• **Text**:
▶
And for a long time, wolves were mostly out of the news, until the mid-1990s when the reintroduction of wolves in Yellowstone put people in Colorado on high alert. Reports of wandering wolves started increasing here, some unfounded, but some totally accurate. In 2004, a wolf made its way down from Yellowstone and was hit and killed by a vehicle on I-70 near Idaho Springs. In 2009, another Yellowstone wolf — this one wearing a tracking collar — traveled through Eagle County before being found killed by poison in Rio Blanco County.
But the story of a wolf in Colorado that might have made the most headlines occurred during that period between eradication in 1945 and the Yellowstone reintroduction in 1995. Exactly 50 years ago, in January of 1975, President Ford awoke one morning in Vail to find the heater had broken in the house he was staying in. Temperatures inside the house were in the 30s, and Betty Ford donned the President’s fur coat to stay warm. She was photographed in it, and when asked about the jacket, the President revealed that it was made of Alaskan wolf hide.
◀
• **Extracted information**:
▶
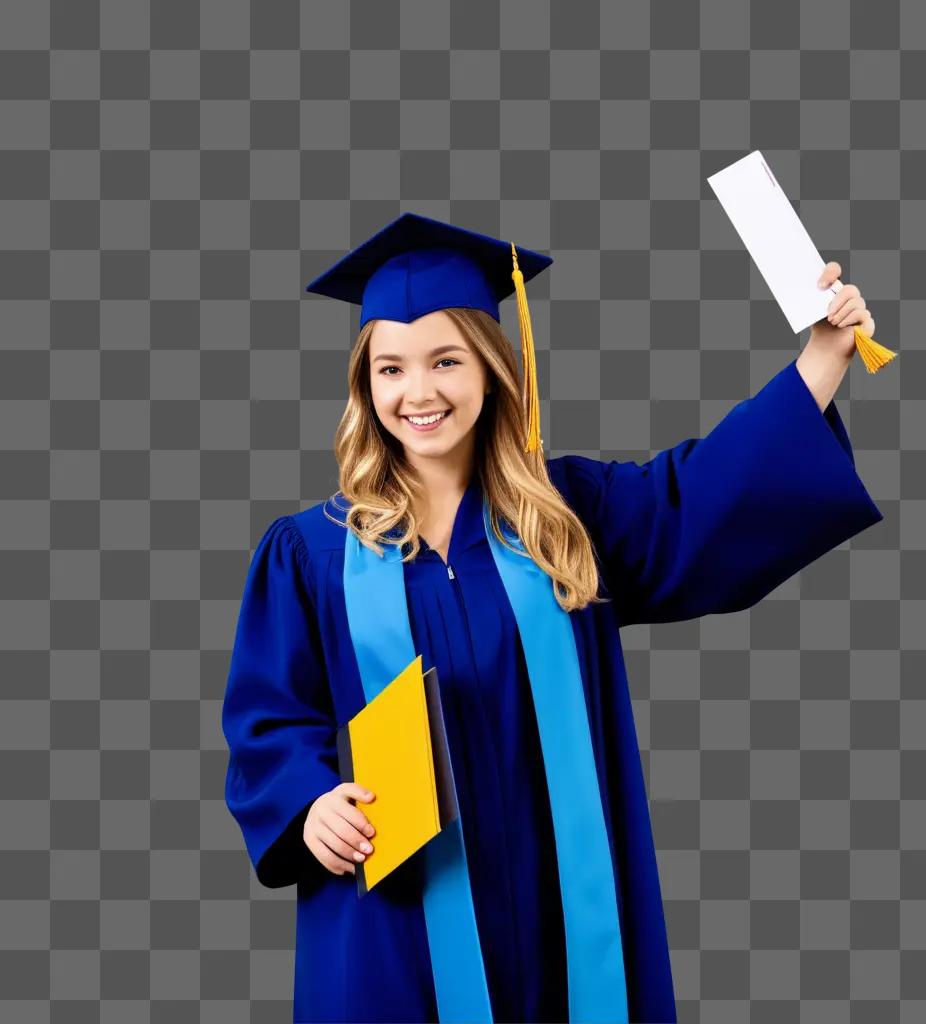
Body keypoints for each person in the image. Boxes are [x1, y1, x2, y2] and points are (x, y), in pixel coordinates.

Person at [221, 211, 883, 1023]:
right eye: (389, 368)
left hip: (560, 901)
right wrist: (311, 802)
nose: (417, 392)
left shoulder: (566, 518)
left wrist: (823, 356)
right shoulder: (311, 553)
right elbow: (269, 723)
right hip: (396, 920)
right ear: (365, 385)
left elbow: (702, 497)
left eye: (445, 361)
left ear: (494, 369)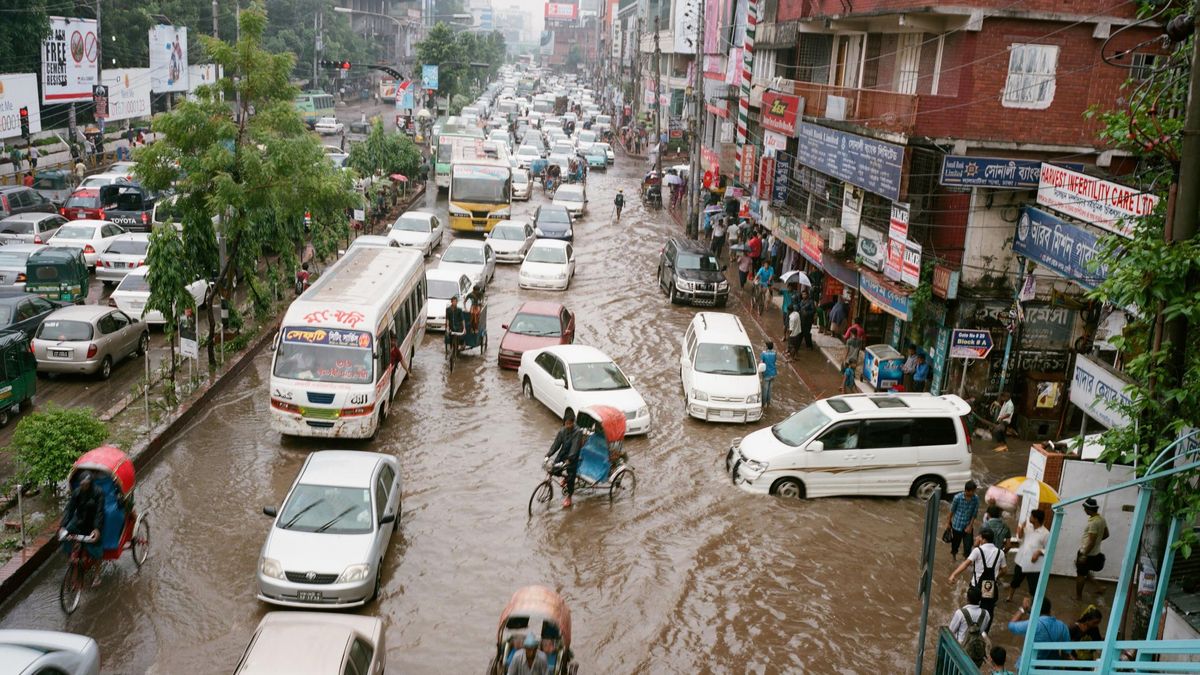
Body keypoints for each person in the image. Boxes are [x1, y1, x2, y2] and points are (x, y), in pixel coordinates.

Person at [59, 471, 106, 585]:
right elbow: (69, 509)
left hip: (93, 522)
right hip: (79, 520)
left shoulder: (98, 493)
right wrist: (62, 526)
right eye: (82, 484)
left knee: (95, 545)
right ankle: (71, 560)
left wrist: (97, 529)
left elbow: (99, 513)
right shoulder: (77, 492)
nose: (84, 486)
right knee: (65, 537)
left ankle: (97, 574)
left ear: (90, 483)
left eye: (86, 484)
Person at [950, 529, 1006, 618]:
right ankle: (984, 631)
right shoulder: (1000, 553)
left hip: (976, 586)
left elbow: (966, 564)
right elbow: (1004, 570)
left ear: (983, 540)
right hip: (989, 586)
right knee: (987, 611)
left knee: (972, 610)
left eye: (979, 537)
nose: (977, 538)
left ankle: (971, 627)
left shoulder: (978, 551)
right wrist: (995, 577)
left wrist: (954, 574)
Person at [1007, 596, 1071, 661]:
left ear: (1035, 609)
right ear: (1049, 609)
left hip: (1031, 664)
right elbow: (1067, 652)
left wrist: (1023, 609)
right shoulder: (1062, 626)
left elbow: (1011, 626)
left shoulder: (1034, 624)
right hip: (1052, 666)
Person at [544, 410, 584, 508]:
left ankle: (569, 496)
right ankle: (565, 478)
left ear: (573, 422)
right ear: (564, 423)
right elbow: (556, 444)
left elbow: (575, 447)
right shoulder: (562, 431)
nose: (568, 425)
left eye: (570, 423)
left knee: (571, 476)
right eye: (566, 423)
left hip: (573, 457)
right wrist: (548, 454)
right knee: (554, 468)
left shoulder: (577, 432)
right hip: (562, 455)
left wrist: (569, 459)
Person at [1008, 508, 1049, 601]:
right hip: (1021, 560)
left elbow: (1049, 549)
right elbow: (1020, 539)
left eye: (1031, 516)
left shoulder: (1045, 533)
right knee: (1015, 581)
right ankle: (1010, 597)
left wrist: (1039, 552)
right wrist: (1021, 529)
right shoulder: (1028, 527)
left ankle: (1034, 605)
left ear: (1036, 519)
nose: (1029, 517)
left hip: (1033, 564)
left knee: (1033, 587)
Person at [1075, 497, 1109, 599]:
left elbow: (1091, 540)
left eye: (1085, 508)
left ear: (1089, 509)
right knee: (1084, 570)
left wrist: (1084, 554)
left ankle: (1078, 597)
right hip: (1095, 553)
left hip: (1087, 553)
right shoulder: (1101, 519)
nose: (1084, 510)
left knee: (1081, 575)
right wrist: (1097, 541)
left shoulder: (1094, 523)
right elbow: (1106, 534)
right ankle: (1100, 587)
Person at [948, 586, 991, 666]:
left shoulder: (960, 613)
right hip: (977, 653)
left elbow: (950, 631)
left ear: (967, 598)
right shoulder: (986, 614)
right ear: (980, 599)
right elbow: (982, 630)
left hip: (961, 651)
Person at [946, 480, 981, 560]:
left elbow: (974, 513)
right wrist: (948, 523)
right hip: (956, 526)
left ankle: (966, 560)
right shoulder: (957, 498)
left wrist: (970, 526)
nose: (973, 493)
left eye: (974, 491)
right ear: (966, 490)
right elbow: (952, 511)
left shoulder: (975, 499)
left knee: (968, 546)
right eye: (972, 491)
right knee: (955, 544)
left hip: (968, 526)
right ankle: (953, 557)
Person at [759, 341, 778, 406]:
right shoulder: (775, 353)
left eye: (765, 345)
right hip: (773, 373)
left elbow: (761, 364)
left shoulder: (763, 354)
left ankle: (763, 404)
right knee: (770, 390)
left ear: (767, 347)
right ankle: (768, 403)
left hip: (766, 373)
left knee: (765, 390)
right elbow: (774, 361)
◀
• **Work to complete**:
**1.** According to the text on wolves in Colorado, why did Betty Ford put on the President's fur coat in Vail? Answer in one to three sentences.
**2.** List every year that the text on wolves in Colorado gives as a four-digit number.
**3.** Continue the text on wolves in Colorado from the point where it stops.

• **Answer section**:
**1.** The heater in the house where the Fords were staying had broken, and the temperature inside had dropped into the 30s. She wore the President's fur coat to stay warm.

**2.** 1945, 1975, 1995, 2004, 2009

**3.**
Protests ensued, culminating with a visit from a man named Ruffin Harris of Aspen. Harris stood outside the home Ford was staying in on Mill Creek Circle for hours; alongside him was his pet wolf, Sasha. The protest made nationwide news, and by the end of it, a crowd of 300 people had gathered alongside Harris and Sasha in Vail. United Press International photographed Harris and Sasha outside the home, and Harris was holding a sign that read “Wolves are better wild than worn.”